Page-level text extractions:

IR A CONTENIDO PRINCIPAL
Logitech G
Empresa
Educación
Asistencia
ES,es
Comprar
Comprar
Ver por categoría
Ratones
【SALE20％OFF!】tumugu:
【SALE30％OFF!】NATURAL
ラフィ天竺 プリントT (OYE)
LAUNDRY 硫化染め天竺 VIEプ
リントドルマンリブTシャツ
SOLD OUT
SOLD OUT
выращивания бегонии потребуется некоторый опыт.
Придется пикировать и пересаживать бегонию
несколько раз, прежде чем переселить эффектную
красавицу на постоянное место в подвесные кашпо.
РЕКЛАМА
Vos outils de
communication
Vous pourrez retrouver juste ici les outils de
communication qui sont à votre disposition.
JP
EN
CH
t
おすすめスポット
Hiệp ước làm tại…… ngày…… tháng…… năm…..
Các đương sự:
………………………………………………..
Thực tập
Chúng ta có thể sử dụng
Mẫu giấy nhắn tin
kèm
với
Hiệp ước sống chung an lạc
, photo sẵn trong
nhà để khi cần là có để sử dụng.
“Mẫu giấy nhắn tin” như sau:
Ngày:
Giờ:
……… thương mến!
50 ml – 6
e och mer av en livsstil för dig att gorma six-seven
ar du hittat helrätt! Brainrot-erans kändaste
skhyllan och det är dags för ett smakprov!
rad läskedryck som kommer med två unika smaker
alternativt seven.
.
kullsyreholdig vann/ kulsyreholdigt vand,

Exercise requirements:
Every entry should be transcribed exactly, with nothing omitted.

Exercise solution:
IR A CONTENIDO PRINCIPAL
Logitech G
Empresa
Educación
Asistencia
ES,es
Comprar
Comprar
Ver por categoría
Ratones
【SALE20％OFF!】tumugu:
【SALE30％OFF!】NATURAL
ラフィ天竺 プリントT (OYE)
LAUNDRY 硫化染め天竺 VIEプ
リントドルマンリブTシャツ
SOLD OUT
SOLD OUT
выращивания бегонии потребуется некоторый опыт.
Придется пикировать и пересаживать бегонию
несколько раз, прежде чем переселить эффектную
красавицу на постоянное место в подвесные кашпо.
РЕКЛАМА
Vos outils de
communication
Vous pourrez retrouver juste ici les outils de
communication qui sont à votre disposition.
JP
EN
CH
t
おすすめスポット
Hiệp ước làm tại…… ngày…… tháng…… năm…..
Các đương sự:
………………………………………………..
Thực tập
Chúng ta có thể sử dụng
Mẫu giấy nhắn tin
kèm
với
Hiệp ước sống chung an lạc
, photo sẵn trong
nhà để khi cần là có để sử dụng.
“Mẫu giấy nhắn tin” như sau:
Ngày:
Giờ:
……… thương mến!
50 ml – 6
e och mer av en livsstil för dig att gorma six-seven
ar du hittat helrätt! Brainrot-erans kändaste
skhyllan och det är dags för ett smakprov!
rad läskedryck som kommer med två unika smaker
alternativt seven.
.
kullsyreholdig vann/ kulsyreholdigt vand,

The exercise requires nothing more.